> [Textauszug]

Das Österreichische Olympische Comité hat weiteren Erklärungsbedarf.
APA/HELMUT FOHRINGER

Karl Stoss machte kein Hehl aus seiner Freude. Der ehemalige Casinos-Austria-AG-General, der seit 2009 als Präsident dem Österreichischen Olympischen Comité (ÖOC) vorsteht, gratulierte in der ÖOC-Vorstandssitzung am 20. Mai 2020 dem ÖOC-Generalsekretär Peter Mennel zum Verkauf der "Liegenschaft Mittergrabern" und bedankte sich "für dessen Einsatz und Ausdauer. (Applaus)". So steht es im Protokoll der Sitzung.

> [Aufgabe]
Seit welchem Jahr steht Karl Stoss laut dem Textauszug über das ÖOC dem Österreichischen Olympischen Comité als Präsident vor?

> [Datensätze]
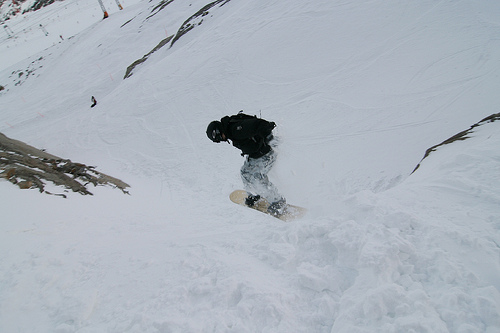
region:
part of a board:
[281, 187, 306, 232]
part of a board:
[233, 178, 243, 188]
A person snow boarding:
[182, 89, 319, 245]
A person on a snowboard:
[201, 103, 325, 245]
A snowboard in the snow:
[214, 178, 322, 229]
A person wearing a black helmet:
[201, 108, 231, 147]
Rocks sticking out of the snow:
[5, 132, 145, 217]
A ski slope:
[20, 52, 460, 247]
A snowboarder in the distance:
[76, 88, 112, 113]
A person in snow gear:
[199, 88, 327, 250]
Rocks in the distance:
[111, 29, 203, 87]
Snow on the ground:
[188, 228, 451, 321]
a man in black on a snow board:
[204, 111, 311, 226]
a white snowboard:
[228, 189, 310, 222]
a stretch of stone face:
[0, 130, 131, 198]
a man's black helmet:
[205, 122, 225, 144]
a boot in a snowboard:
[244, 192, 261, 206]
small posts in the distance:
[97, 0, 124, 19]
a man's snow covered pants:
[237, 153, 286, 199]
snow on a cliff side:
[4, 219, 485, 331]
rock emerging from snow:
[410, 110, 498, 174]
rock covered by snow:
[116, 0, 243, 78]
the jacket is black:
[223, 108, 293, 159]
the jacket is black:
[210, 97, 264, 155]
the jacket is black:
[224, 108, 262, 143]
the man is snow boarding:
[141, 75, 326, 267]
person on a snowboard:
[200, 102, 313, 232]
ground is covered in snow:
[2, 5, 497, 325]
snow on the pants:
[230, 155, 277, 205]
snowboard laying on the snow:
[225, 185, 310, 221]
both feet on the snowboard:
[231, 176, 286, 213]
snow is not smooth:
[202, 201, 487, 328]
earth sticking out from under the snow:
[0, 126, 126, 206]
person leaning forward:
[205, 105, 301, 211]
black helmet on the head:
[202, 120, 217, 140]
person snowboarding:
[200, 110, 313, 225]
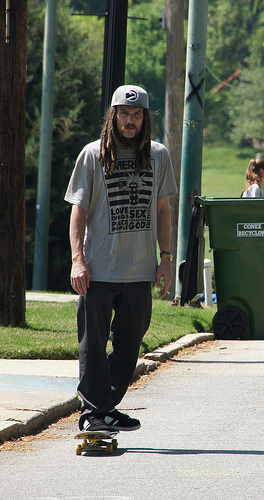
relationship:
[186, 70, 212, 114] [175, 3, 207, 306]
black x on a pole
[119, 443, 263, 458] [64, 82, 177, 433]
shadow of skateboarder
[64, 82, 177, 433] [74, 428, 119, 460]
skateboarder on a skateboard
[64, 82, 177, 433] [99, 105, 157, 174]
skateboarder with dreadlocks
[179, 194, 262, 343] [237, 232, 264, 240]
trash can says recycle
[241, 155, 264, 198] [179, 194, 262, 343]
woman beyond trash can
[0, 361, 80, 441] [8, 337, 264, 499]
sidewalk by street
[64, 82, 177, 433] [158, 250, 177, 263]
skateboarder wears a wristwatch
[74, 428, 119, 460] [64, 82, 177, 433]
skateboard of skateboarder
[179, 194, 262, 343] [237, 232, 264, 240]
trash can used to recycle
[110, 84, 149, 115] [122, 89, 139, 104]
cap has a logo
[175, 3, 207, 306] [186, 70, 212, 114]
pole has a black x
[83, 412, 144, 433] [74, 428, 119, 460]
shoes on skateboard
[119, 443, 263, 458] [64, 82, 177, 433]
shadow cast by skateboarder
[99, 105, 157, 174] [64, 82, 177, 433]
dreadlocks of skateboarder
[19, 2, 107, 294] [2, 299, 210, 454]
tree to front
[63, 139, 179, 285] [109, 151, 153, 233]
shirt has black print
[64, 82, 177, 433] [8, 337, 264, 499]
skateboarder on street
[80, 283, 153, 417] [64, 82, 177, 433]
pants on skateboarder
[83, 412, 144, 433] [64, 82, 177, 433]
shoes of skateboarder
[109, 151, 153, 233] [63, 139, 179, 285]
black print on a shirt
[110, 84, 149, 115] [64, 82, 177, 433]
cap on a skateboarder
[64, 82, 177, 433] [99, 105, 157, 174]
skateboarder wearing dreadlocks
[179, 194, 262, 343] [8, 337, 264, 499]
trash can on street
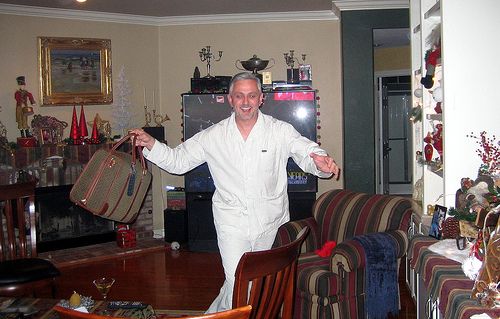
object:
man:
[127, 72, 342, 315]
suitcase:
[69, 133, 152, 224]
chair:
[231, 231, 311, 319]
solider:
[14, 76, 36, 138]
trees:
[91, 118, 101, 144]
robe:
[142, 108, 333, 315]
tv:
[180, 90, 318, 253]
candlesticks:
[198, 45, 223, 79]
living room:
[0, 0, 500, 318]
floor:
[0, 248, 226, 312]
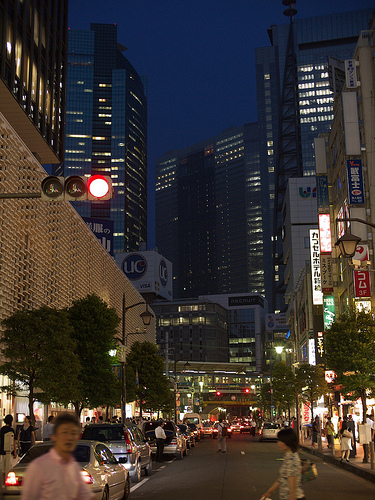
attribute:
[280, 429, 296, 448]
hair — black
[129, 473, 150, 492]
line — white, painted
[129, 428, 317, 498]
street — black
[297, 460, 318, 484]
shoulder bag — green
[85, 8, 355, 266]
sky — dark blue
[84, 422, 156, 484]
suv — gray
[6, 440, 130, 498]
car — small, silver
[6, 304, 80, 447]
tree — green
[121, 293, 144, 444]
pole — black, metal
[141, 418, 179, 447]
trunk — open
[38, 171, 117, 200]
traffic signal — red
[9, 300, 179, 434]
trees — small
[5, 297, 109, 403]
leaves — green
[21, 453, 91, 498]
shirt — pink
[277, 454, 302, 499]
shirt — dress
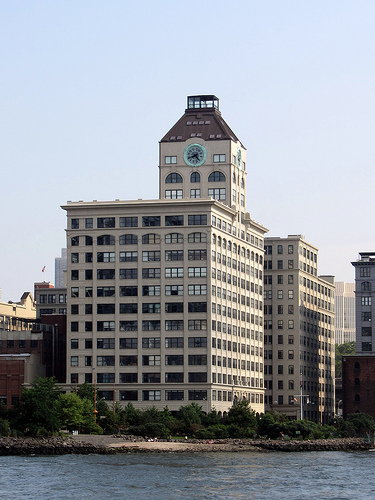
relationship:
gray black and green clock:
[188, 146, 202, 164] [186, 143, 207, 170]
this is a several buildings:
[157, 88, 249, 203] [1, 90, 374, 424]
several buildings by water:
[1, 90, 374, 424] [1, 455, 373, 498]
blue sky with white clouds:
[3, 4, 161, 133] [249, 29, 369, 215]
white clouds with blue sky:
[249, 29, 369, 215] [3, 4, 161, 133]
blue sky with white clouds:
[3, 4, 161, 133] [1, 119, 154, 194]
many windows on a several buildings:
[68, 229, 263, 404] [1, 90, 374, 424]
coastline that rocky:
[1, 432, 374, 450] [3, 437, 373, 453]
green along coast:
[8, 375, 81, 435] [3, 388, 371, 498]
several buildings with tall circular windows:
[1, 90, 374, 424] [162, 169, 228, 190]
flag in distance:
[40, 262, 49, 278] [31, 260, 56, 283]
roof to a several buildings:
[61, 198, 233, 216] [1, 90, 374, 424]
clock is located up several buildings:
[186, 143, 207, 170] [1, 90, 374, 424]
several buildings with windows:
[1, 90, 374, 424] [68, 229, 263, 404]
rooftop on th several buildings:
[61, 198, 233, 216] [1, 90, 374, 424]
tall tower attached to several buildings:
[157, 88, 249, 203] [1, 90, 374, 424]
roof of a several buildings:
[263, 234, 320, 250] [1, 90, 374, 424]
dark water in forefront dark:
[1, 455, 373, 498] [40, 430, 310, 492]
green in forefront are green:
[8, 375, 81, 435] [17, 397, 293, 427]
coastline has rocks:
[1, 432, 374, 450] [15, 423, 360, 474]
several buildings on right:
[1, 90, 374, 424] [296, 286, 370, 453]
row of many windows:
[68, 265, 210, 283] [68, 229, 263, 404]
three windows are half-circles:
[162, 169, 228, 190] [165, 174, 225, 193]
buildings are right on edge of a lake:
[1, 90, 374, 424] [21, 371, 372, 403]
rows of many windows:
[68, 265, 210, 283] [68, 229, 263, 404]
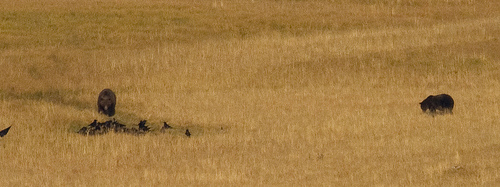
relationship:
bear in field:
[94, 81, 118, 119] [0, 0, 499, 185]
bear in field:
[418, 90, 453, 112] [0, 0, 499, 185]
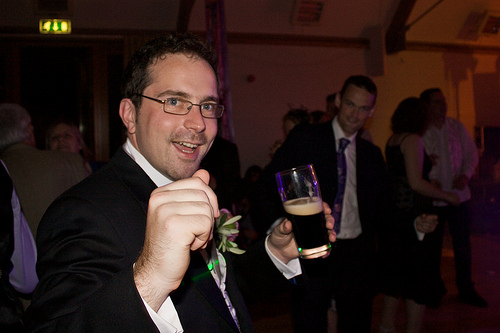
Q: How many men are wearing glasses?
A: One.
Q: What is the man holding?
A: Beer.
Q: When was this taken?
A: At a party.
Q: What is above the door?
A: A green and white sign.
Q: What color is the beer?
A: Brown.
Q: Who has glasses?
A: The man with the beer.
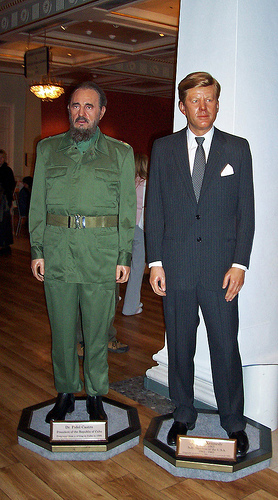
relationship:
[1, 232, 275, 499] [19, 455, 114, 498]
floor has board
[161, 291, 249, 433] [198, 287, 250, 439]
trouser has leg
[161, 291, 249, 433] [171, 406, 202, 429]
trouser has edge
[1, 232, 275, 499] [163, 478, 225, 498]
floor has board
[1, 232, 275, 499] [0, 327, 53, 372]
floor has board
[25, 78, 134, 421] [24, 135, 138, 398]
figure in uniform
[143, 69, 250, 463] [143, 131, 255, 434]
statue in suit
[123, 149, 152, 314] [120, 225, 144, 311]
woman wearing jeans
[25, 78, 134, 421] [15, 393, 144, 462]
figure on base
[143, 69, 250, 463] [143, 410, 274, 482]
statue on base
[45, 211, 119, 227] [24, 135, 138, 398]
belt in uniform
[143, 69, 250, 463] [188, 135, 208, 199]
statue has tie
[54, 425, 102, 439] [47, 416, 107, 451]
writing on plate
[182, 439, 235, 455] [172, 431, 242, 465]
writing on plate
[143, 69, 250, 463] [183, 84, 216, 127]
statue has face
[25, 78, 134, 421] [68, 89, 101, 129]
figure has face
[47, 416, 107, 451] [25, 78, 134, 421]
plate on statue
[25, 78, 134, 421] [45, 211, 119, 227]
figure wearing belt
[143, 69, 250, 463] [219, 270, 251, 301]
statue has hand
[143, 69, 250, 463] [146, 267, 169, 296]
statue has hand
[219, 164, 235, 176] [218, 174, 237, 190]
handkerchief in pocket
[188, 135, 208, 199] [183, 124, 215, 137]
tie around neck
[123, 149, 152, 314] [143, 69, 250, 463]
woman behind statue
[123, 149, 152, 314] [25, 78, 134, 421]
woman behind figure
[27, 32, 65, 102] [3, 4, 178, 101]
light hangs from ceiling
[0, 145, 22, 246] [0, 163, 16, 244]
person wearing clothes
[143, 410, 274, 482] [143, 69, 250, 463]
pedestal for statue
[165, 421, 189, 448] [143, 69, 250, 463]
shoe on statue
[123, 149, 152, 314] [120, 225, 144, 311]
woman wearing pants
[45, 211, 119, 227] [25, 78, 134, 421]
belt on figure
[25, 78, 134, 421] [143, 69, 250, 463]
figure are statue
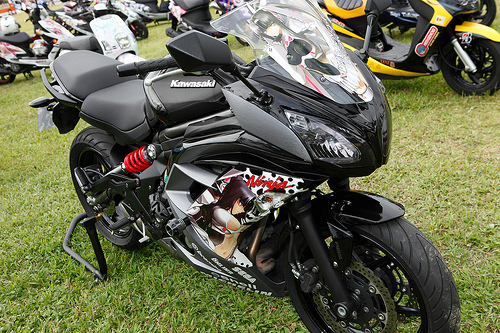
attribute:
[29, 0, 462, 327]
motorcycle — parked, white, sitting, red, black, silver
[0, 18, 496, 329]
grass — green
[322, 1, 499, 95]
motorcycle — parked, yellow, black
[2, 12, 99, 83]
motorcycle — parked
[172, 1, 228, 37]
motorcycle — parked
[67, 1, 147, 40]
scooter — parked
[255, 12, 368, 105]
girl — printed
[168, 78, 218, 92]
word — silver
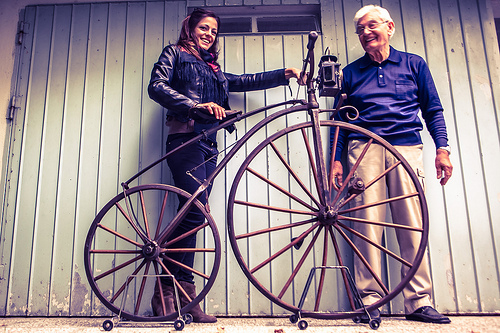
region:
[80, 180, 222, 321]
metal wheel on a bicycle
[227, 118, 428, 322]
large metal wheel on a bicycle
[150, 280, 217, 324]
a woman's brown boots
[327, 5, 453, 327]
an elderly man is standing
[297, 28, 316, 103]
handlebars on an old bike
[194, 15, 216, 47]
face of a woman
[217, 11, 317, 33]
a small thin window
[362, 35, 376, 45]
a man's smiling face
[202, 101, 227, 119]
hand of a woman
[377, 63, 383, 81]
buttons on a man's shirt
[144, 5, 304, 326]
an attractive woman holds the old bike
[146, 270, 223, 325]
fashionable boots on the woman's feet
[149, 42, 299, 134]
the woman wears a leather coat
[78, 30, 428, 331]
an old time bicycle on display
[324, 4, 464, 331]
an old man stands by the bike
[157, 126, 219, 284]
the woman wears sweet tight pants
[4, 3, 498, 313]
a large hinged door behind the people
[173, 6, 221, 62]
the pretty woman is smiling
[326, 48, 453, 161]
the man wears a blue shirt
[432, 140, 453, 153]
the man wears a watch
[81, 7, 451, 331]
a man and woman with a bicycle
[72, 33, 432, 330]
an antique bicycle with a big wheel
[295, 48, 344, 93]
a lantern on a bicycle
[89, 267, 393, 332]
a bicycle on little wheels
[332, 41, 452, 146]
a man in a blue shirt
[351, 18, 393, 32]
a man wearing glasses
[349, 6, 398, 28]
a man with gray hair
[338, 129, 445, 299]
a man wearing tan pants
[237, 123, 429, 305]
spokes on a bicycle tire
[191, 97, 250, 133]
a seat on a bicycle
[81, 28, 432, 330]
rusty metal antique bicycle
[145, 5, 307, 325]
lady in a shiny black leather jacket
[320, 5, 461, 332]
older man with white hair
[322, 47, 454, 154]
indigo button up shirt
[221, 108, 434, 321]
large rusty bicycle wheel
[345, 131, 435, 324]
baggy tan pants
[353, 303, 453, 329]
men's black leather loafers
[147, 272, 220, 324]
women's brown suede boots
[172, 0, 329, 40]
small two paned window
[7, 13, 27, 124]
two metal door hinges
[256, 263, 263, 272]
edge of a wheel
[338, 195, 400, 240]
part of a metal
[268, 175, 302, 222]
part of a wheel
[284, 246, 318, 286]
part of a wheel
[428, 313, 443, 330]
edge of a shoe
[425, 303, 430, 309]
par tof a shoe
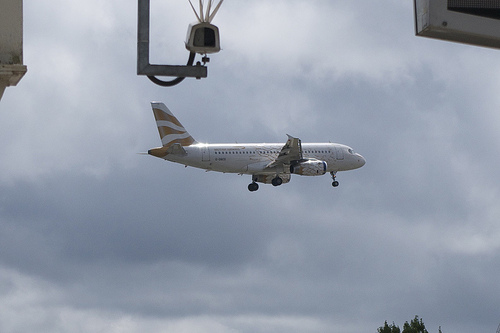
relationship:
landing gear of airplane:
[327, 172, 343, 188] [135, 98, 368, 195]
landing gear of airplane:
[268, 175, 285, 189] [135, 98, 368, 195]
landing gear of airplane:
[246, 179, 257, 192] [135, 98, 368, 195]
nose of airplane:
[355, 152, 367, 169] [135, 98, 368, 195]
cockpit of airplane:
[344, 145, 354, 159] [135, 98, 368, 195]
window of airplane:
[257, 148, 287, 157] [135, 98, 368, 195]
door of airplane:
[199, 144, 212, 164] [135, 98, 368, 195]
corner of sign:
[412, 14, 434, 40] [409, 1, 499, 55]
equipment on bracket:
[180, 0, 231, 62] [134, 1, 209, 82]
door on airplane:
[199, 144, 212, 164] [135, 98, 368, 195]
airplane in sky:
[135, 98, 368, 195] [1, 1, 500, 333]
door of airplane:
[331, 145, 349, 165] [135, 98, 368, 195]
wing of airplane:
[264, 133, 307, 171] [135, 98, 368, 195]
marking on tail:
[146, 107, 201, 160] [146, 100, 202, 146]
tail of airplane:
[146, 100, 202, 146] [135, 98, 368, 195]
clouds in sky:
[47, 2, 498, 94] [1, 1, 500, 333]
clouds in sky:
[5, 211, 498, 306] [1, 1, 500, 333]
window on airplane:
[257, 148, 287, 157] [135, 98, 368, 195]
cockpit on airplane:
[344, 145, 354, 159] [135, 98, 368, 195]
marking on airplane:
[146, 107, 201, 160] [135, 98, 368, 195]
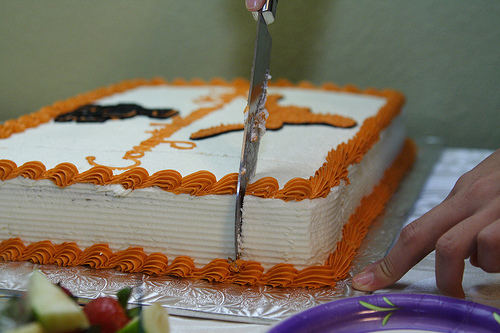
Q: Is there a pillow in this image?
A: No, there are no pillows.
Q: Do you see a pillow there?
A: No, there are no pillows.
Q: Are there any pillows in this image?
A: No, there are no pillows.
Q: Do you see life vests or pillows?
A: No, there are no pillows or life vests.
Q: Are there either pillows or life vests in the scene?
A: No, there are no pillows or life vests.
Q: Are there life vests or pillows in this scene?
A: No, there are no pillows or life vests.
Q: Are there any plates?
A: Yes, there is a plate.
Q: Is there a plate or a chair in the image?
A: Yes, there is a plate.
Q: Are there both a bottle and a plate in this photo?
A: No, there is a plate but no bottles.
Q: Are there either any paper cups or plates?
A: Yes, there is a paper plate.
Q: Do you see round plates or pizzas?
A: Yes, there is a round plate.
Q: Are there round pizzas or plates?
A: Yes, there is a round plate.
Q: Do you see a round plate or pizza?
A: Yes, there is a round plate.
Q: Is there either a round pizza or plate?
A: Yes, there is a round plate.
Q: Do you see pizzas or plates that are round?
A: Yes, the plate is round.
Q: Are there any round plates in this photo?
A: Yes, there is a round plate.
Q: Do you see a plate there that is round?
A: Yes, there is a round plate.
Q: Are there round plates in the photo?
A: Yes, there is a round plate.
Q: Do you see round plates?
A: Yes, there is a round plate.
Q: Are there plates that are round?
A: Yes, there is a plate that is round.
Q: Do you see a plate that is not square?
A: Yes, there is a round plate.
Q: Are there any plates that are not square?
A: Yes, there is a round plate.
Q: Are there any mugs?
A: No, there are no mugs.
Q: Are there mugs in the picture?
A: No, there are no mugs.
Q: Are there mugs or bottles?
A: No, there are no mugs or bottles.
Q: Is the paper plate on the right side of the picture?
A: Yes, the plate is on the right of the image.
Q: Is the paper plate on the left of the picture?
A: No, the plate is on the right of the image.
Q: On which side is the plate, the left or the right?
A: The plate is on the right of the image.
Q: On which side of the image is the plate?
A: The plate is on the right of the image.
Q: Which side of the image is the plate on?
A: The plate is on the right of the image.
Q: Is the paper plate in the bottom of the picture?
A: Yes, the plate is in the bottom of the image.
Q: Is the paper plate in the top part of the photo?
A: No, the plate is in the bottom of the image.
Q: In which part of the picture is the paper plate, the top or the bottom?
A: The plate is in the bottom of the image.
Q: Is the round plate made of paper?
A: Yes, the plate is made of paper.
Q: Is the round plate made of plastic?
A: No, the plate is made of paper.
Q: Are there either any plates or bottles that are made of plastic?
A: No, there is a plate but it is made of paper.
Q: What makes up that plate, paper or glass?
A: The plate is made of paper.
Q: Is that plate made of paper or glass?
A: The plate is made of paper.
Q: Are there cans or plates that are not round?
A: No, there is a plate but it is round.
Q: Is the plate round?
A: Yes, the plate is round.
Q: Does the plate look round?
A: Yes, the plate is round.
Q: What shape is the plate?
A: The plate is round.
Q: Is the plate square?
A: No, the plate is round.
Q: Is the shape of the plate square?
A: No, the plate is round.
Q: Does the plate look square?
A: No, the plate is round.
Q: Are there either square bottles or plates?
A: No, there is a plate but it is round.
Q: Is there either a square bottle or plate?
A: No, there is a plate but it is round.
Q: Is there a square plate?
A: No, there is a plate but it is round.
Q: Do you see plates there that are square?
A: No, there is a plate but it is round.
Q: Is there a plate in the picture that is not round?
A: No, there is a plate but it is round.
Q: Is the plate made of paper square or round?
A: The plate is round.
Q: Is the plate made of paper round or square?
A: The plate is round.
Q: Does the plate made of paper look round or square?
A: The plate is round.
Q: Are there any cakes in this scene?
A: Yes, there is a cake.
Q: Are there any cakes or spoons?
A: Yes, there is a cake.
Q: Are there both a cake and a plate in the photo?
A: Yes, there are both a cake and a plate.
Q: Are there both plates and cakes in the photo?
A: Yes, there are both a cake and a plate.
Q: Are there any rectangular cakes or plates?
A: Yes, there is a rectangular cake.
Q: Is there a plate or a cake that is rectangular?
A: Yes, the cake is rectangular.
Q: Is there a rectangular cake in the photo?
A: Yes, there is a rectangular cake.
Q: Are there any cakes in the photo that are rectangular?
A: Yes, there is a cake that is rectangular.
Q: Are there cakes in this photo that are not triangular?
A: Yes, there is a rectangular cake.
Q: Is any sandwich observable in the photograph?
A: No, there are no sandwiches.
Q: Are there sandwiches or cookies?
A: No, there are no sandwiches or cookies.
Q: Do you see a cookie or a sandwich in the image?
A: No, there are no sandwiches or cookies.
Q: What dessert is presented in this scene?
A: The dessert is a cake.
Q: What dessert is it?
A: The dessert is a cake.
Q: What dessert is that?
A: This is a cake.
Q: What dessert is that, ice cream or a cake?
A: This is a cake.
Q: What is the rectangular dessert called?
A: The dessert is a cake.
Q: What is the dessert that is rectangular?
A: The dessert is a cake.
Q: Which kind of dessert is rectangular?
A: The dessert is a cake.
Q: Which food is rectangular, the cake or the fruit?
A: The cake is rectangular.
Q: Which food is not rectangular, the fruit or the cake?
A: The fruit is not rectangular.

> [Antwort]
Seit 2009.